Disruption of PKB signaling restores polarity to cells lacking tumor suppressor PTEN

By limiting phosphotidylinositol 3,4,5-triphosphate (PIP₃) levels, tumor suppressor PTEN not only controls cell growth but also maintains cell polarity required for cytokinesis and chemotaxis. To identify the critical targets of PIP₃ that link it to the cytoskeleton, we deleted secondary genes to reverse the deficiencies of pten^- cells in Dictyostelium. The polarity defects in pten^- cells correlate with elevated phosphorylations of PKB substrates. Deletion of AKT orthologue, PkbA, or a subunit of its activator TORC2, reduced the phosphorylations and suppressed the cytokinesis and chemotaxis defects in pten^- cells. In these double mutants, the excessive PIP₃ levels and, presumably, activation of other PIP₃-binding proteins had little or no effect on the cytoskeleton.
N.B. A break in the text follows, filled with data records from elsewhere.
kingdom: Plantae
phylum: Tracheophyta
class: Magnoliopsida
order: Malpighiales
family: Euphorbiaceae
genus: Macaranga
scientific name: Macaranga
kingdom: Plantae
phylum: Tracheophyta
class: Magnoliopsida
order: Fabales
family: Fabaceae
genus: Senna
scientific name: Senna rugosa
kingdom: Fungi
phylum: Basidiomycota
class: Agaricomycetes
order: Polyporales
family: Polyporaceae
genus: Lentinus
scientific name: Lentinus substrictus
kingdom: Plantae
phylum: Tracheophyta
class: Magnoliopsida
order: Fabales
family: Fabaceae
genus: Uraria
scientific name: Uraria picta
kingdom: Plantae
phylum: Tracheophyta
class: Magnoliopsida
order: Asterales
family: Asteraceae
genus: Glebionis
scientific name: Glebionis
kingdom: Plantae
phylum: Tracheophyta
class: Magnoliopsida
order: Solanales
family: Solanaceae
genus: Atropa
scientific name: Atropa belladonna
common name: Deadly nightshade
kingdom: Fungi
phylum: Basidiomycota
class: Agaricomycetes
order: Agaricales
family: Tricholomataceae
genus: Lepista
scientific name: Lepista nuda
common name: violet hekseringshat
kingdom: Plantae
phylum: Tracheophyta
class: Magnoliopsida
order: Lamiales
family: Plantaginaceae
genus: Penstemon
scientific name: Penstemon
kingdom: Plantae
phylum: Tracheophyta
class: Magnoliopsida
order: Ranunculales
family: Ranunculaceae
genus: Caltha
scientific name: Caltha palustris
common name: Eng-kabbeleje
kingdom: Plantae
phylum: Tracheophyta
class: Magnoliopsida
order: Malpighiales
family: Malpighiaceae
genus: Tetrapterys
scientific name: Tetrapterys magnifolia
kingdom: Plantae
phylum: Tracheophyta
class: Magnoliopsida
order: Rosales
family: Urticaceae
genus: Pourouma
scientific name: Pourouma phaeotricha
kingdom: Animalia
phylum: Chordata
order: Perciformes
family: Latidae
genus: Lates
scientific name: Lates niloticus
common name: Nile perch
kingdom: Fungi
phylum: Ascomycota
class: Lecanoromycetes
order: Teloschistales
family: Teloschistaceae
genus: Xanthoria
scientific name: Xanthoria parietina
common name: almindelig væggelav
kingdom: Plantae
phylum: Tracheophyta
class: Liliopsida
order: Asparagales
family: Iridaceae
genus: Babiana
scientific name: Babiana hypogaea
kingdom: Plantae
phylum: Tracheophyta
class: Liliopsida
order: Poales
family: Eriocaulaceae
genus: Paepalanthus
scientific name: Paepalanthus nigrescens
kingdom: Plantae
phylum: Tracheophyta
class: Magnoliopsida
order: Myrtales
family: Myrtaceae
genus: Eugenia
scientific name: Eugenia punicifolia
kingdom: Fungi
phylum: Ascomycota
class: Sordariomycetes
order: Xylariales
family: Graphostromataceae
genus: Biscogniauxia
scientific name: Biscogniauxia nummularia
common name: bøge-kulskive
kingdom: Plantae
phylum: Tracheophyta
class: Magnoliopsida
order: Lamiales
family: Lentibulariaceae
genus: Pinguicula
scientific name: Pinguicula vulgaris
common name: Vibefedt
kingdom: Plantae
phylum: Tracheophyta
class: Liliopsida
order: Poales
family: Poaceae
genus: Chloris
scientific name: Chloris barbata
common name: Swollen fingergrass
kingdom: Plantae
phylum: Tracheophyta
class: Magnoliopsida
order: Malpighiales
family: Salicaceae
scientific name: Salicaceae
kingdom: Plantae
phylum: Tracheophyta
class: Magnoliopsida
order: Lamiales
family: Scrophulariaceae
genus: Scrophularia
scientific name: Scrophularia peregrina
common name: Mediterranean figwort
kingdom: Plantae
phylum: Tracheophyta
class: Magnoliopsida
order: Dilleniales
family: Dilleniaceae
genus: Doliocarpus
In bands with increased phosphorylation in pten- cells, we found PKB substrates, PI5K, GefS, GacG, and PakA. Disruption of PakA in pten- cells restored a large fraction of the cells to normal behavior. Consistently, expression of phosphomimetic PakA in pten^- cells exacerbated the defects but nonphosphorylatable PakA had no effect. Thus, among many putative PTEN- and PIP₃-dependent events, phosphorylation of PKB substrates is the key downstream regulator of cell polarity.